▸ **Vorliegender Text**

++++++++

Mit Strategie arbeiten und führen: Für Unternehmen bedeutet das vor allem, auf der Basis von Fakten passende Leitplanken festzulegen und innerhalb dieser zierorientiert zu agieren. Wie Sie die Leitplanken für Ihre Organisation bestimmen und nutzen – und welche Fallstricke wir in der Praxis beobachten, erfahren Sie in diesem Beitrag. Ein Gespräch mit Dr. Constantin Bukó, Geschäftsführer der conPrimo Strategieberatung.
Herr Bukó, „Strategie“ erscheint heute manchmal als Buzzword, selbst im privaten Bereich. Was verstehen Sie im Kontext der Strategieberatung darunter?

++++++++

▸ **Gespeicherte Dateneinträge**
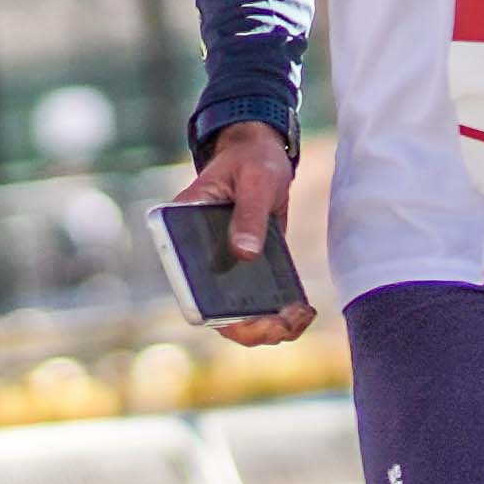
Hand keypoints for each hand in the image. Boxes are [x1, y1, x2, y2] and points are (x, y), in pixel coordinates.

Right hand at [172, 121, 314, 344]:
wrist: (263, 156)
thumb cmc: (251, 161)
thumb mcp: (255, 181)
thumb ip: (249, 215)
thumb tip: (244, 254)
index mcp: (181, 231)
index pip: (184, 281)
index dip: (207, 308)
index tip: (244, 315)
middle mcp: (196, 258)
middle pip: (211, 311)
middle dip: (248, 327)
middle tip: (284, 324)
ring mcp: (221, 268)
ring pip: (236, 315)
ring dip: (267, 327)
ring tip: (300, 318)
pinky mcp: (245, 271)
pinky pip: (256, 304)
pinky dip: (278, 315)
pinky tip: (302, 312)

++++++++

▸ **Arbeitsauftrag A**
Welche Position hat Dr. Constantin Bukó laut dem Text über Strategie in Unternehmen inne?
▸ **Arbeitsauftrag B**
Schreiben Sie den Text über Strategie in Unternehmen im Anschluss an seinen letzten Satz weiter.
Die Zeilen spielen hierfür keine Rolle.

▸ **Übungsergebnis A**
Er ist Geschäftsführer der conPrimo Strategieberatung.

▸ **Übungsergebnis B**
In unserer Arbeit geht es um die Unternehmensstrategie, die Geschäftsbereichsstrategie(n) oder funktionale Strategien wie eine Personalstrategie oder Digitalisierungsstrategie, also in der Regel um Themen, die das gesamte Unternehmen betreffen. Im Kern zielt die Strategie darauf ab, sich gut auf die zukünftigen Herausforderungen vorzubereiten. Insbesondere in der Gesundheits- und Sozialwirtschaft gibt es nicht immer die Möglichkeit, sich kurzfristig und agil an neue Entwicklungen anzupassen. Es dauert beispielsweise schon seine Zeit, eine Einrichtung aufzubauen – oder aber einen Geschäftsbereich abzubauen bzw. Leistungen zurückzufahren. Deshalb braucht man eine mittelfristige Aufstellung und eine strategische Ausrichtung.
Inwieweit sind Organisationen der Gesundheits- und Sozialbranche nach Ihrer Erfahrung bereits strategisch aufgestellt?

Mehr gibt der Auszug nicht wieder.